The South Oakdale Historic District was listed on the National Register of Historic Places in 1979. Portions of the content on this web page were adapted from a copy of the original nomination document. [‡]
The South Oakdale Historic District is one of the oldest, relatively intact areas of the town. It contains some of the few remaining early homes of the city, built in the late 1880s to the early 1900s. The men who built these early homes were all key figures in land development of both the residential and business parts of the new town.
One aspect that makes South Oakdale interesting is the development of different popular residential architectural styles over the years. Architect Frank C. Clark designed many of the homes. Clark came to Medford from New York (via California) in the early 1900s.

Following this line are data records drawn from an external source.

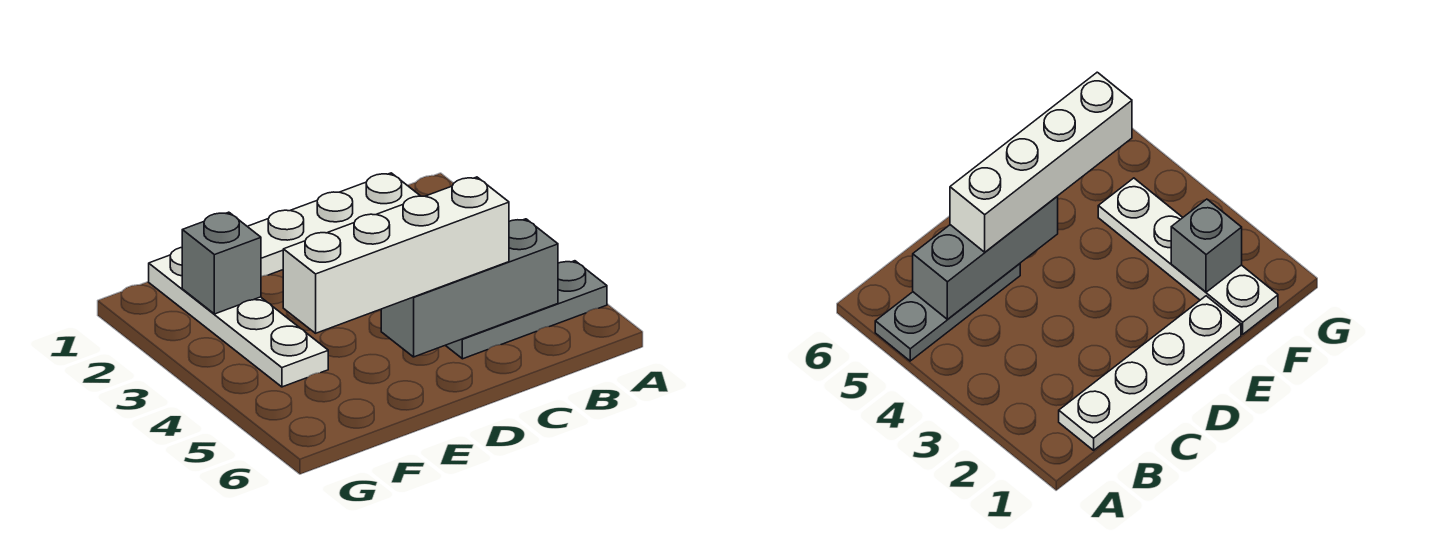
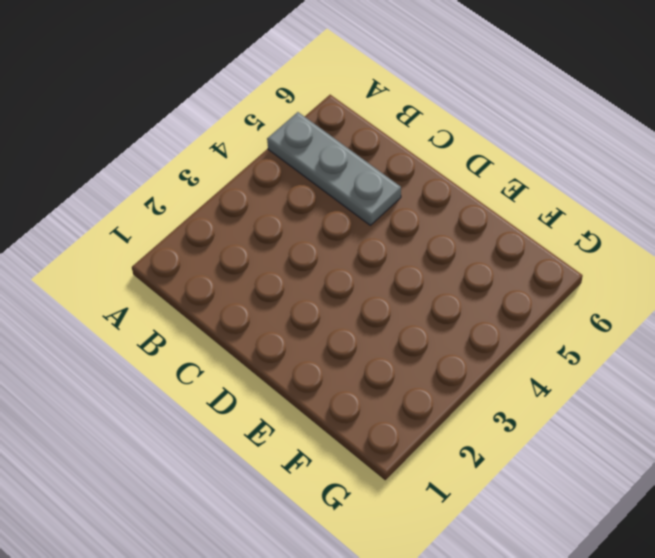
none -> white plate B1:E1 level 1
none -> white plate F1:F4 level 1

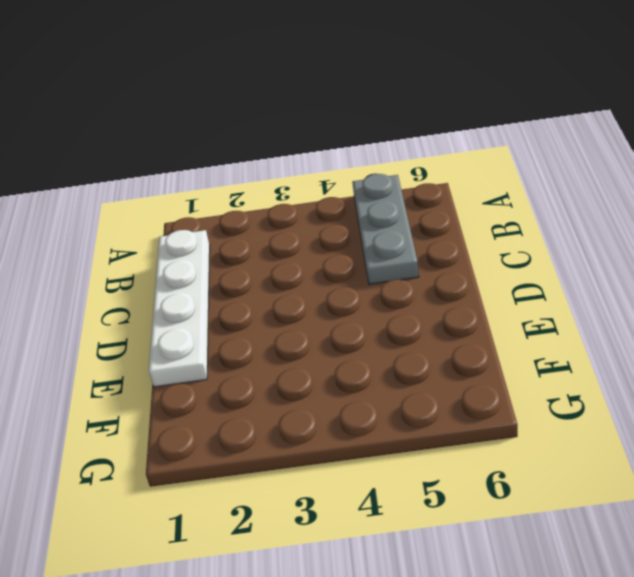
none -> white plate F1:F4 level 1
none -> grey brick B5:D5 level 2

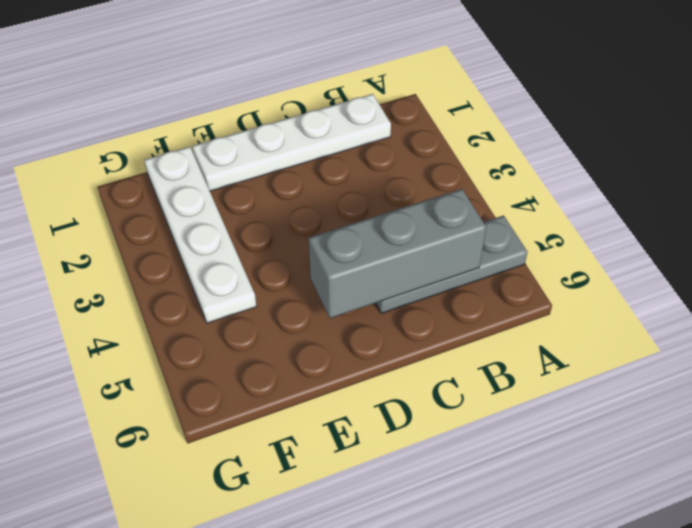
none -> grey brick F2 level 2
none -> white brick C5:F5 level 3

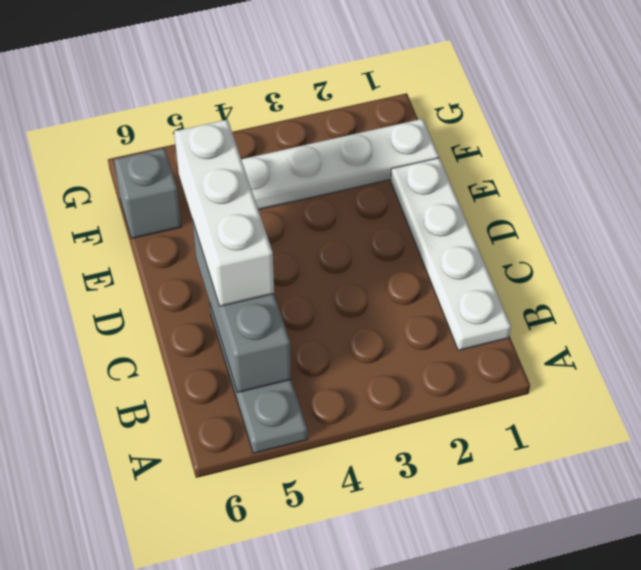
white brick C5:E5 level 3 -> white brick C5:F5 level 3
grey brick F6 level 1 -> grey brick F2 level 2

The development of South Oakdale can be directly attributed to the young men who came to the Rogue Valley in search of wealth as orchardists, many who already had considerable money with which to buy property. The establishment of the first commercial fruit acreage in the Medford area dates to 1885 when J. H. Stewart, a nurseryman from Missouri, and J. D. Whitman, Stewart's friend, came to the valley with their families.

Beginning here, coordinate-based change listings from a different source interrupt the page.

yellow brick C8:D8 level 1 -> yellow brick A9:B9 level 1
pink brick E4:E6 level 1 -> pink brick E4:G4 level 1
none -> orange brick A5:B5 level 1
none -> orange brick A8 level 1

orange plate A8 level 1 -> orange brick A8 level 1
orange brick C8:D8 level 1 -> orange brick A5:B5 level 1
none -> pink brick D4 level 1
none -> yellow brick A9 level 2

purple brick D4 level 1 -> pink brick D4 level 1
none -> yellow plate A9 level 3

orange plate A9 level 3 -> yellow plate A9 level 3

Many of Medford's early community business leaders made their home in South Oakdale. These included: John Orth Jr., F. K. Deuel, Charles English, DelRoy Getchell and J. H. Stewart.
South Oakdale was very socially active in its early years. Residents were active in various city clubs and societies, and many engaged in personal entertaining at their homes. Many of the men belonged to the Rogue River University Club. Begun in 1910 it was a luncheon club and meeting place for men only. The ladies organized the Ladies Improvement Society through which each member gave a tree to be planted in Library Park.
The lives of South Oakdale residents have touched all aspects of life in Medford since its founding in 1883.